Magnetic Levitation is not a new concept by any means. Most +30’s will remember the excitement of seeing Marty McFly’s hoverboard in Back to the Future II and wondering how soon it will be before it becomes reality. Most of us are probably too old now to still want a hoverboard on their Christmas lists but I’m sure a Luke Skywalker Landspeeder would still be gratefully received.
Hovering technology without a base plate or track is unfortunately still in the realms of future tech. But can imagine an iPhone 10 drop test where it stops 6 inches off the ground and just floats there until you are ready to bend down and pick it up!
Floating Architectural Design
The concept of items appearing to float has been popular in Architectural design for many years now.
Structures that appear to break the rules of gravity always add a wow factor that instantly captivates an interest. In most cases this is achieved by introducing a strong steel core to create this illusion of weightlessness.
Magnetic Levitation in Gadgets and Tech Products
With modern lightweight materials, the ever decreasing size of electrical components and new powerful wireless technology. It is now possible to make more use of magnetic suspension in the design of tech products and gadgets. Whilst magnetic suspension may not have a huge amount of practical benefits, it certainly adds the wow factor and can take the visual design of a product to a new level.The LOS 2 Floating lamp was developed by a company in the Netherlands called Crealev, who specialise in floating lamps and displays for product launches.

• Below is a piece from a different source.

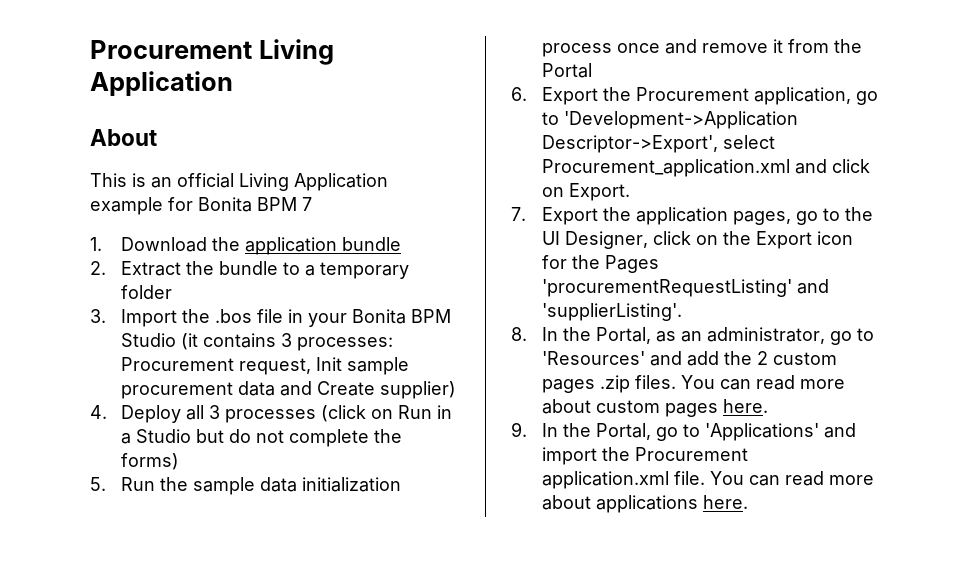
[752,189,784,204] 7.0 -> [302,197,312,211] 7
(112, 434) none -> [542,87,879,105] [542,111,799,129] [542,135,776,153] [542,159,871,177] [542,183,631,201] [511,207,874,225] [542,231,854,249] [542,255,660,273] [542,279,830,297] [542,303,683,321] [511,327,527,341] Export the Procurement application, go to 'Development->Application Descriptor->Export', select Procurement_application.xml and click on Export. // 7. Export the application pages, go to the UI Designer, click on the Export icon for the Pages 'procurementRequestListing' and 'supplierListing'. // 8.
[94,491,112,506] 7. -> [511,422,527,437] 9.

Audio Technology is one of the few areas where magnetic suspension does have a practical benefit. Vibration caused by bass has always been a factor with the quality of sound from a speaker. By levitating the speaker this issue can be resolved, it also looks damn cool.
The first of it’s kind – a levitating bluetooth speaker. This successful kickstarter project could be the start of something big in audio technology. I can just imagine my Bowers & Wilkins PV1D Sub. floating 6 inches off my wooden floor like a drone from the film Oblivion. Although at over 40lbs, it will be a while before B&W introduce this feature.
There are many other floating gadgets in development such as “The Bat” – a levitating wireless mouse that will apparently help prevent Carpel Tunnel syndrome. I don’t think this mouse will be favoured amongst the FPS gaming community for head-shot accuracy.
Moving beyond Magnetic Suspension
MIT have been working on a project called ZeroN, which allows an item to be suspended in mid air and then controlled using programmable movements:
I can see a huge potential for some really functional new gadgets and tech products if this moveable magnetic suspension develops further.
In the meantime, if anyone would like to toy with magnetic levitation there is a product called Levitron which will allow you to float an item weighing upto 13 ounces in mid-air.